Now that the governor’s FY24 budget is public, we see she has asked for $35 million for law enforcement recruitment, which is to be shared with corrections and $40 million for homeless programs.
She has also asked for $5 million for her seven-member Commission on Organized Crime. Yes, we have organized crime and all seven members are employed in law enforcement. Will the $5 million pay for studies, trips or enforcement? When the state is rolling in surplus, why is there so little funding for law enforcement? Every law enforcement agency told me wages in New Mexico simply do not entice officers to live and work here.

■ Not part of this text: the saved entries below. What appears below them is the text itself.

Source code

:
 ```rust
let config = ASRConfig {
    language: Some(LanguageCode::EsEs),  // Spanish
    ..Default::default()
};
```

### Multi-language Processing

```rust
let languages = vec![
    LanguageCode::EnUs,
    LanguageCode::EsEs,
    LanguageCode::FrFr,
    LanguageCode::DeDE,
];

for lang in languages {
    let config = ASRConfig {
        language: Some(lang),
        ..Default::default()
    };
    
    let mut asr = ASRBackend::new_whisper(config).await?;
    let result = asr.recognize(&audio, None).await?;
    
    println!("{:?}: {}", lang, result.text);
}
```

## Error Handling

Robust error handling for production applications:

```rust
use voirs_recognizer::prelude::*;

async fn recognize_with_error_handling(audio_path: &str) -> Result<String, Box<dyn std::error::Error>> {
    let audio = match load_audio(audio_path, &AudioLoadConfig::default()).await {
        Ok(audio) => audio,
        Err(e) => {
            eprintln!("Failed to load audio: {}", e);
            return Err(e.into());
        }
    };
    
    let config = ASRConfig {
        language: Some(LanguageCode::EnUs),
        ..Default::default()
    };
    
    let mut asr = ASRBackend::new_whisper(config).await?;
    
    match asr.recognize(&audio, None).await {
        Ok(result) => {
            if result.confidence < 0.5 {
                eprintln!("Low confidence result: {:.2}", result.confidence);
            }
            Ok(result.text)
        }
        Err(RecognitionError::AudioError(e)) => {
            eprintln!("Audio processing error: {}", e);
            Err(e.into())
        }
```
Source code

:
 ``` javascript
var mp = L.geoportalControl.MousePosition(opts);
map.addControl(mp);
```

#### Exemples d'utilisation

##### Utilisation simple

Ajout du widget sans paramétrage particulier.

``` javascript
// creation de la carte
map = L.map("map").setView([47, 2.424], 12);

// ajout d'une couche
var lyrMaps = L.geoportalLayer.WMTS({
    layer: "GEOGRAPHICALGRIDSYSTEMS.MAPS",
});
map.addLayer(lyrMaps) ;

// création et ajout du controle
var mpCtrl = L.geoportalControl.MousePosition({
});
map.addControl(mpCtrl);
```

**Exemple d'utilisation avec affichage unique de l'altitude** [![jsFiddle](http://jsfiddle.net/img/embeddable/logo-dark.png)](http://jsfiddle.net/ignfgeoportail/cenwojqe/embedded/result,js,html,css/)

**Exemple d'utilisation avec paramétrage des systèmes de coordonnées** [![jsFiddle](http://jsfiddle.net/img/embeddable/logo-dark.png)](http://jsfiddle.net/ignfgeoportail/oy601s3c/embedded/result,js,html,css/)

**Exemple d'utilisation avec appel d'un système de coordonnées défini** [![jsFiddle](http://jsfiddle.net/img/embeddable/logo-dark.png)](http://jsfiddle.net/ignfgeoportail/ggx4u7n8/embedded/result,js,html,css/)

Our legislators need to amend the mistakes in our constitution which lead to no cash bonds and the catch and release revolving door which allows judges to put criminals back on the street, with little fear of punishment.
There is also the issue of funding treatment courts, now known as the Department for Therapeutic Justice. Drug related offenders need rehabilitation, which is correctional as is punishment. Without it, the addicted will likely become repeat offenders.
How about school-based programs on the dangers of drugs, with peers testifying to classrooms about the mistakes they made. The old program, D.A.R.E. has been replaced by “Keepin’ it REAL” which is focused on making good decisions.
A 17-year-old gunman in Perry, Iowa has just shot and killed a sixth grader and wounded five others, before killing himself. These mass shootings, whether at schools, churches or shopping centers are heart-rending beyond belief and make the news as examples of gun violence that must be stopped. I agree.
While these tragedies make the headlines, they are a small portion of overall crimes of gun violence and result from a different pathology.
Without exception, the mass shooters have all demonstrated some form of mental illness, including extreme hatred for various groups. Many of them are deemed depressed adolescents searching for recognition.
Passing more gun control laws will not bring an end to this pathological causes. The intent of red-flag laws is to keep a mentally impaired individual from buying or possessing a gun, but without proper and timely enforcement, the laws are feckless.
We all need to identify the multitude of sociological issues leading to crime and causes of mental illness, which could include poverty, broken homes, childhood neglect and abuse.
While there may be some sharing of causes, we must separate the causes of mass shootings from other more numerous causes of gun violence and property crime.
Real solutions are complex and often inadequately identified by social services and politicians who tend to take the easy way out by proposing more restrictive laws instead of addressing the causes. Proposed restrictions on semi-autos and magazine capacity completely ignore those causes.
These types of proposed laws tend to lead a segment of society into believing the restrictions are incremental moves toward restricting firearms altogether.
Requiring someone to be 21 to buy a handgun may sound reasonable, yet they are deemed mature enough to vote and serve in the military.
Even though you have passed a federal background check, a waiting period to take possession of a purchased firearm may sound reasonable, unless you have just been physically threatened or are a recent victim of domestic violence and fear for your life.
We need to tell our legislators to get serious about crime prevention, increase funding to our police and quit playing progressive politics with more misguided laws.
Tom Wright is a Santa Fe writer and an investor in El Rito Media, LLC, owner of The Rio Grande Sun and Artesia Daily Press.